Exercise objective: Only the lines below starting at the one that contains "<source format=v>" and ending at the one that contains "assign f5 = d2;" are to be reproduced, exactly and with both ends kept.

(Items from a data source)
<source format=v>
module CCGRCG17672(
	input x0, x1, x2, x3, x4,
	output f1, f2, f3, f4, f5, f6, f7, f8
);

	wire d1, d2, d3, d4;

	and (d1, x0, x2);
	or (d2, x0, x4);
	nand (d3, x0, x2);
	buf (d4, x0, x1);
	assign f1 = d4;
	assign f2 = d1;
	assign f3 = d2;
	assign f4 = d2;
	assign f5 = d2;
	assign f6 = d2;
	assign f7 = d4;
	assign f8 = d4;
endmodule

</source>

--

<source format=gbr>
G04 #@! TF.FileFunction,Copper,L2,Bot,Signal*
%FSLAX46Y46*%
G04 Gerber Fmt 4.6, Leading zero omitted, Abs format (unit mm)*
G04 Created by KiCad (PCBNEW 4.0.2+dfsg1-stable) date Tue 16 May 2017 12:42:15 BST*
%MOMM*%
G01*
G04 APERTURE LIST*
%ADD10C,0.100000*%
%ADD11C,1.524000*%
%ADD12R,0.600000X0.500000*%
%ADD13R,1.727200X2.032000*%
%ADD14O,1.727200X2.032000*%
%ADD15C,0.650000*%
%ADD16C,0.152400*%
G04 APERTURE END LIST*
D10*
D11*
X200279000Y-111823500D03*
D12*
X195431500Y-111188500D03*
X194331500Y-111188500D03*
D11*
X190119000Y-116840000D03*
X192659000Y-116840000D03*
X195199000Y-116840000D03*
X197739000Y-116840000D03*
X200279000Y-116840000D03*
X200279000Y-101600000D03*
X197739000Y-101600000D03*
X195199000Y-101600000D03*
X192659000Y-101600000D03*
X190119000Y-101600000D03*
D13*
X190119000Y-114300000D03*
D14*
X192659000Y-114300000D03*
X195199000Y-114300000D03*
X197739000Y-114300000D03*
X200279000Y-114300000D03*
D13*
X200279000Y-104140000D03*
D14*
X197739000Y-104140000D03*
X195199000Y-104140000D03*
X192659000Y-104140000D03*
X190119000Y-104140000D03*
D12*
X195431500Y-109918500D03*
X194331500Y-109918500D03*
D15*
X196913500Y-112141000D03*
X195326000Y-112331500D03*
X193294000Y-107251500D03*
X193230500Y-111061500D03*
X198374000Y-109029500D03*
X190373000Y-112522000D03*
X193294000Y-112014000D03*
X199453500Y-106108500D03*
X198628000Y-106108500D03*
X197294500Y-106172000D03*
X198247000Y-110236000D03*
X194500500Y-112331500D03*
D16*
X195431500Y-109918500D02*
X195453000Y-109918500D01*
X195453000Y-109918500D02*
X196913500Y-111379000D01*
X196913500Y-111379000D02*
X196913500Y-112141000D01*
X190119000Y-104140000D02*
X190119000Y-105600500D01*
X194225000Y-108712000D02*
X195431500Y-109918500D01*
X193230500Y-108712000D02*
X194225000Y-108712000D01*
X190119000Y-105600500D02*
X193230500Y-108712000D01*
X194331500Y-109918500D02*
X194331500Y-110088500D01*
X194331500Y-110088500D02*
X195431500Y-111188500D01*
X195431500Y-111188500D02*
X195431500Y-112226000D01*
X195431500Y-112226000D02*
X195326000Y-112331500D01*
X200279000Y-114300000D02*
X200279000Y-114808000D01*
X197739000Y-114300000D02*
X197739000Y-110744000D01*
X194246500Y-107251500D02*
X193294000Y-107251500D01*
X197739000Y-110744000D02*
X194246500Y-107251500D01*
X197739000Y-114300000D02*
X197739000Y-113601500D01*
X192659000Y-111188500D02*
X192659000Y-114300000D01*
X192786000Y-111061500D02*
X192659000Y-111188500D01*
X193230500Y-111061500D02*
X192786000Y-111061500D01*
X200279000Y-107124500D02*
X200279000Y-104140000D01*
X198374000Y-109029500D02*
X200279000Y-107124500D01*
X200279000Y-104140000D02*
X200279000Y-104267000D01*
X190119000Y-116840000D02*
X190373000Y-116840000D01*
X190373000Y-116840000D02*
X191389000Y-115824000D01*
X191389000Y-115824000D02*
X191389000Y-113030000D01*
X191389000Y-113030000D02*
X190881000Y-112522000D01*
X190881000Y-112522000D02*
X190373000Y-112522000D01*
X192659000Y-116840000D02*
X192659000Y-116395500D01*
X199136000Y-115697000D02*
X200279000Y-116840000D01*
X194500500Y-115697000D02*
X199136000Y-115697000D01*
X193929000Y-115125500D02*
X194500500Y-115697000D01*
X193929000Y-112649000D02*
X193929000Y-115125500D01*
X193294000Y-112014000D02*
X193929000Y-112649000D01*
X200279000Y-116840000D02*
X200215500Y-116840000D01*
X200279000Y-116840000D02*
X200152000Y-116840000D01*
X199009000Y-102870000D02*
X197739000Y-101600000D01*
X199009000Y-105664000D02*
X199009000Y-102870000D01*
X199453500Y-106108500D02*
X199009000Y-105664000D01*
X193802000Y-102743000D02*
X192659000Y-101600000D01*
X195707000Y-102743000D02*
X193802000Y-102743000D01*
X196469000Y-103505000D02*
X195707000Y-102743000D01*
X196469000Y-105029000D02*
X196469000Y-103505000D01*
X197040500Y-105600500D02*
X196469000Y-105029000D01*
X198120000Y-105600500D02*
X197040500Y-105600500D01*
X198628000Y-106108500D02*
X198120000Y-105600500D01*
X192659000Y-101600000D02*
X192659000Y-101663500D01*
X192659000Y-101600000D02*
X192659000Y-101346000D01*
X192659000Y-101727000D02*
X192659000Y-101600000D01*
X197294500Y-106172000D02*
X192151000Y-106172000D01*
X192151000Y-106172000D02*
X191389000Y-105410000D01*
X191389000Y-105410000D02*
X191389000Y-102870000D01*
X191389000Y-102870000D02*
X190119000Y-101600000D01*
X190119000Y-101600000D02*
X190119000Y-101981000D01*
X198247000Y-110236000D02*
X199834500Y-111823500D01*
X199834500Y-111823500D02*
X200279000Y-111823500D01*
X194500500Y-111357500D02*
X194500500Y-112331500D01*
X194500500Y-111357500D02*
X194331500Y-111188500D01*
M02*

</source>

Completed exercise:
<source format=v>
module CCGRCG17672(
	input x0, x1, x2, x3, x4,
	output f1, f2, f3, f4, f5, f6, f7, f8
);

	wire d1, d2, d3, d4;

	and (d1, x0, x2);
	or (d2, x0, x4);
	nand (d3, x0, x2);
	buf (d4, x0, x1);
	assign f1 = d4;
	assign f2 = d1;
	assign f3 = d2;
	assign f4 = d2;
	assign f5 = d2;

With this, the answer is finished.